(Dane źródłowe)
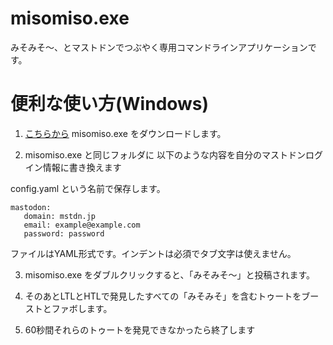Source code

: # misomiso.exe

みそみそ〜、とマストドンでつぶやく専用コマンドラインアプリケーションです。

# 便利な使い方(Windows)

1. [こちらから](https://github.com/mamemomonga/misomiso.exe/releases) misomiso.exe をダウンロードします。

2. misomiso.exe と同じフォルダに
以下のような内容を自分のマストドンログイン情報に書き換えます

config.yaml という名前で保存します。

	mastodon:
	   domain: mstdn.jp
	   email: example@example.com
	   password: password

ファイルはYAML形式です。インデントは必須でタブ文字は使えません。

3. misomiso.exe をダブルクリックすると、「みそみそ〜」と投稿されます。

4. そのあとLTLとHTLで発見したすべての「みそみそ」を含むトゥートをブーストとファボします。

5. 60秒間それらのトゥートを発見できなかったら終了します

* Zadanie do wykonania
Powtórz wiernie wszystkie powyższe zapisy, ale bez obrazów.

* Wykonane zadanie
Source code

: # misomiso.exe

みそみそ〜、とマストドンでつぶやく専用コマンドラインアプリケーションです。

# 便利な使い方(Windows)

1. [こちらから](https://github.com/mamemomonga/misomiso.exe/releases) misomiso.exe をダウンロードします。

2. misomiso.exe と同じフォルダに
以下のような内容を自分のマストドンログイン情報に書き換えます

config.yaml という名前で保存します。

	mastodon:
	   domain: mstdn.jp
	   email: example@example.com
	   password: password

ファイルはYAML形式です。インデントは必須でタブ文字は使えません。

3. misomiso.exe をダブルクリックすると、「みそみそ〜」と投稿されます。

4. そのあとLTLとHTLで発見したすべての「みそみそ」を含むトゥートをブーストとファボします。

5. 60秒間それらのトゥートを発見できなかったら終了します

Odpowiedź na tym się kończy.